The main framework is based around 3 structures:
- Value:
- This encapsulates all SPIRV valid type values.
- Type:
- Describes the type details of a SPIRV value. All values have an associated Type.
- Instruction:
- Encapsulates a decoded instruction.
And these three access member functions:
- GetValue(<ID>):
- Fetches the Value associated with a SPIRV result ID.
- SetValue(<ID>, Value):
- Writes a Value to the specified SPIRV result ID.
- Deref(Value(PointerV)):
- Returns a reference to the Value pointed to by a framework Pointer Value, this can then be written to or read from as needed.
The Value structure is essentially just a C++ variant, the underlying value can be queried with the standard C++ variant functionality, eg:
std::holds_alternative<T>(Value);
std::get<T>(Value);
The Type structure holds 2 member variables, one is a Enum describing the kind of type it represents, the other is a union with metadata for the given type.
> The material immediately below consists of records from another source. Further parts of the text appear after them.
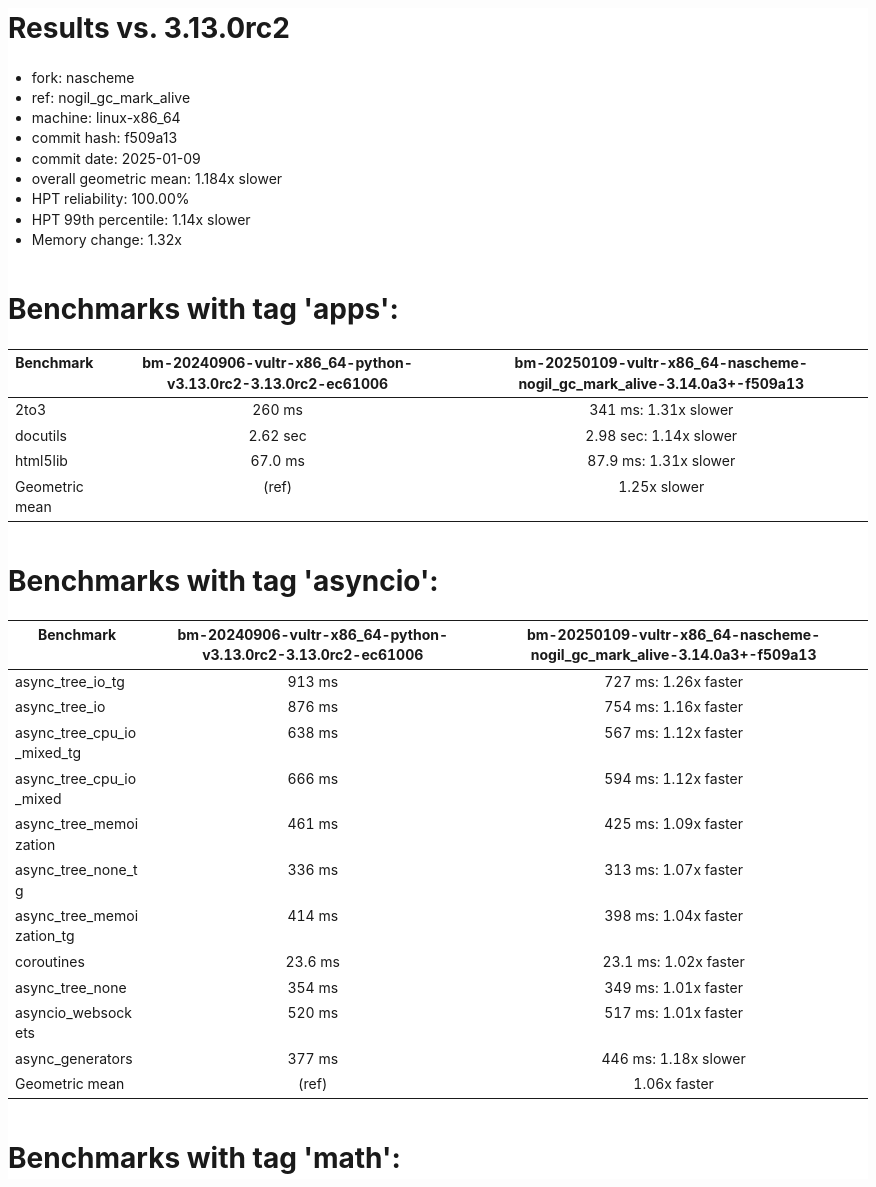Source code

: # Results vs. 3.13.0rc2

- fork: nascheme
- ref: nogil_gc_mark_alive
- machine: linux-x86_64
- commit hash: f509a13
- commit date: 2025-01-09
- overall geometric mean: 1.184x slower
- HPT reliability: 100.00%
- HPT 99th percentile: 1.14x slower
- Memory change: 1.32x

Benchmarks with tag 'apps':
===========================

| Benchmark      | bm-20240906-vultr-x86_64-python-v3.13.0rc2-3.13.0rc2-ec61006 | bm-20250109-vultr-x86_64-nascheme-nogil_gc_mark_alive-3.14.0a3+-f509a13 |
|----------------|:------------------------------------------------------------:|:-----------------------------------------------------------------------:|
| 2to3           | 260 ms                                                       | 341 ms: 1.31x slower                                                    |
| docutils       | 2.62 sec                                                     | 2.98 sec: 1.14x slower                                                  |
| html5lib       | 67.0 ms                                                      | 87.9 ms: 1.31x slower                                                   |
| Geometric mean | (ref)                                                        | 1.25x slower                                                            |

Benchmarks with tag 'asyncio':
==============================

| Benchmark                  | bm-20240906-vultr-x86_64-python-v3.13.0rc2-3.13.0rc2-ec61006 | bm-20250109-vultr-x86_64-nascheme-nogil_gc_mark_alive-3.14.0a3+-f509a13 |
|----------------------------|:------------------------------------------------------------:|:-----------------------------------------------------------------------:|
| async_tree_io_tg           | 913 ms                                                       | 727 ms: 1.26x faster                                                    |
| async_tree_io              | 876 ms                                                       | 754 ms: 1.16x faster                                                    |
| async_tree_cpu_io_mixed_tg | 638 ms                                                       | 567 ms: 1.12x faster                                                    |
| async_tree_cpu_io_mixed    | 666 ms                                                       | 594 ms: 1.12x faster                                                    |
| async_tree_memoization     | 461 ms                                                       | 425 ms: 1.09x faster                                                    |
| async_tree_none_tg         | 336 ms                                                       | 313 ms: 1.07x faster                                                    |
| async_tree_memoization_tg  | 414 ms                                                       | 398 ms: 1.04x faster                                                    |
| coroutines                 | 23.6 ms                                                      | 23.1 ms: 1.02x faster                                                   |
| async_tree_none            | 354 ms                                                       | 349 ms: 1.01x faster                                                    |
| asyncio_websockets         | 520 ms                                                       | 517 ms: 1.01x faster                                                    |
| async_generators           | 377 ms                                                       | 446 ms: 1.18x slower                                                    |
| Geometric mean             | (ref)                                                        | 1.06x faster                                                            |

Benchmarks with tag 'math':
===========================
The Instruction struct encapsulates decoded instructions, it contains a vector of all the words in the instruction, plus the opcode and wordcount in a decoded, easy-to-access format.
You can fetch the OpCode metadata and operands from the input instruction instances passed to your member function as long as you registered it with the correct OpCode.
The framework uses the result ID's of every instruction that has a result as access handles to the data they returned.
You can get and set the results tied to a result ID by using GetValue(result_id) or SetValue(result_id, Value).
Scopes and access handling is taken care of by the framework.
For accessing allocated data through pointers, Deref(PointerV) can be used, the returned reference can be read from or written to as needed.
1. Add a member function to the SPIRVSimulator class that takes an Instuction instance as a parameter, example:
- void Op_FAdd(const Instruction&);
2. In RegisterOpcodeHandlers, register your member function to a given OpCode, example:
- R(spv::Op::OpFAdd, [this](const Instruction& i){Op_FAdd(i);});
Then you should implement the member function so that it performs/simulates the operations performed by the SPIRV instruction matching the given OpCode.
If the instruction has a result ID, then it needs to write the result Value to the given result ID using SetValue(...).
If the instruction reads or writes to pointers, it needs to use the Deref(...) method to access the correct heap (see Op_Load and Op_Store for examples).
See the existing OpCode implementations in spirv_simulator.cpp for examples.